On the question of incentives, the Court should be quick to realize that the AGO’s very resistance to monetary sanctions suggests that they may indeed be a real deterrent. An amicus brief filed on behalf of several criminal law and legal ethics scholars makes a compelling case that monetary sanctions may be the best and only way to really provide accountability.

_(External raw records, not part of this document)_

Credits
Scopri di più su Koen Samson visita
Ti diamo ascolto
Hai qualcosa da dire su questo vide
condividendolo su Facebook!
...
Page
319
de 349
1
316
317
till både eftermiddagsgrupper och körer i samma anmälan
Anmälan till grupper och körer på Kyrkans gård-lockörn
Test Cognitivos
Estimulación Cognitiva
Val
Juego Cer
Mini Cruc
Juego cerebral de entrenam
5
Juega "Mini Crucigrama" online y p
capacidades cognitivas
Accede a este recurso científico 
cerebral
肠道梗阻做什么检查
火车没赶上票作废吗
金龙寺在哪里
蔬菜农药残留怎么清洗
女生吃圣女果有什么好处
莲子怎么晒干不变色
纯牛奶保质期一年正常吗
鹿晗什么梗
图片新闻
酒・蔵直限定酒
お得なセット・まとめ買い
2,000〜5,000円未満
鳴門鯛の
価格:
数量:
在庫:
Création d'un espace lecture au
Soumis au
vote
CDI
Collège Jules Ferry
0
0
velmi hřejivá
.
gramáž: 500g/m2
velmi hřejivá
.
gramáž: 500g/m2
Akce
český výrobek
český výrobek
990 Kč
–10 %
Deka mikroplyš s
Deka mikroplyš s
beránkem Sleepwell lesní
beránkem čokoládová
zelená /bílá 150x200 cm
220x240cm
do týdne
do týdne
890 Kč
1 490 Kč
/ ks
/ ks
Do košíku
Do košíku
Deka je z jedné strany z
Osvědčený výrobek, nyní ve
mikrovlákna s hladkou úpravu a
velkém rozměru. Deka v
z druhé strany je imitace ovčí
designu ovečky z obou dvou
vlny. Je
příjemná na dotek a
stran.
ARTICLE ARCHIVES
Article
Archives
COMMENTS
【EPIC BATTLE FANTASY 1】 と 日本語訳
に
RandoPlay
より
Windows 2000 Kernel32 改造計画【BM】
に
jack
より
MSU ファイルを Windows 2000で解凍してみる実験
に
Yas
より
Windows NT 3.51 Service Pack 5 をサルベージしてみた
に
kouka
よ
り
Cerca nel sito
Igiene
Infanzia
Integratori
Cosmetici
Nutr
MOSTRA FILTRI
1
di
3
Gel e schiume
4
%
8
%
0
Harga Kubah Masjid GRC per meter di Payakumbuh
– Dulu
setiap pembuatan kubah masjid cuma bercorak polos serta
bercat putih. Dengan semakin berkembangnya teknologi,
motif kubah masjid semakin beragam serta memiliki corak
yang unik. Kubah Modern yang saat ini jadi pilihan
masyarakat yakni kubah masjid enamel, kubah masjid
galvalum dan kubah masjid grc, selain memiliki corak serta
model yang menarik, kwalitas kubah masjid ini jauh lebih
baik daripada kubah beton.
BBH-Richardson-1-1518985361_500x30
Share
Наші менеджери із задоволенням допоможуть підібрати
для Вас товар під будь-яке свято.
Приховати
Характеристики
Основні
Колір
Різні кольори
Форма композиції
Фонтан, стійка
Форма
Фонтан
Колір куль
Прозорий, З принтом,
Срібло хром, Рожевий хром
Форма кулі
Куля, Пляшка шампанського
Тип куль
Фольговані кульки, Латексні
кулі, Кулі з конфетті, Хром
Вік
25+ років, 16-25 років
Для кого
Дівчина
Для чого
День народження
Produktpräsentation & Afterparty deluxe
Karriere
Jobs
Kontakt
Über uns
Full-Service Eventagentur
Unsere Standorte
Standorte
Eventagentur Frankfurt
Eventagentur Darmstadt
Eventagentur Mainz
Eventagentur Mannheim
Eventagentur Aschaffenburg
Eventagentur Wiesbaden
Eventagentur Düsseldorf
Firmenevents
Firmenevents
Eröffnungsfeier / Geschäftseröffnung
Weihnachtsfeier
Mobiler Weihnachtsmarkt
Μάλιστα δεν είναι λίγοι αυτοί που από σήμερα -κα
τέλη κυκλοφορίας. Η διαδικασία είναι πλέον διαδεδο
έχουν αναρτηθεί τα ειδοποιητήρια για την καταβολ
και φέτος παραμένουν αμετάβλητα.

After exploring how the commonly-invoked methods of promoting accountability so often fail, the brief explains, “To effectively deter prosecutorial misconduct, courts must hold not only individual prosecutors accountable for their bad acts, but also the institutions that employ them. . . . Holding institutional actors accountable through the imposition of monetary sanctions could meaningfully deter misconduct in a way that existing methods have not.”
During the oral argument, some justices seemed concerned that monetary sanctions would be a tax on the public, while others worried that it would be difficult to calibrate sanctions in a way that would send a message without really undermining the AGO’s ability to do its work. While these questions are legitimate, they also underscore the importance of sanctions. Indeed, a tax on the public raises problems, but thereby compels the Attorney General—an elected official—to answer to the public for costly and unconstitutional practices. (The AGO has been quick to note that the current AG, Maura Healey, was not the AG when the Farak scandal broke and Foster and Kaczmarek committed misconduct.) Moreover, if the AGO is forced to confront sanctions that represent a real threat to its ability to fund its work, it will certainly implement changes needed to avoid such penalties in the future.
The AGO’s brief ends in a whimper. In claiming that the new administration is taking misconduct seriously, it points out that Healey now requires two hours of ethics courses for her prosecutors each year (rather than just making such courses available). As any lawyer who has slept or texted through a Continuing Legal Education requirement can tell you, this means very little.
The AGO tried to appear reasonable in its pleading, perhaps to curry as much credibility as possible in a fairly dire situation. But, in addition to the missteps pointed out above, it for some reason argued that Kaczmarek and Foster have been punished enough for their misconduct. After all, they were called out by the trial court judge, they have gotten bad press, and they have been referred to the bar. (Never mind that both lawyers continue to work for the state government, apparently in higher paying jobs.) If the AGO believes that these consequences are sufficient for two prosecutors responsible for misconduct that has infected some 10,000 criminal cases involving the lives and liberty of people all across Massachusetts, perhaps it should rethink its own ethics curriculum. And, that may give the justices on the high court in Massachusetts all the confidence they need to do the right thing and grant the petitioners what they have reasonably requested in this unprecedented case.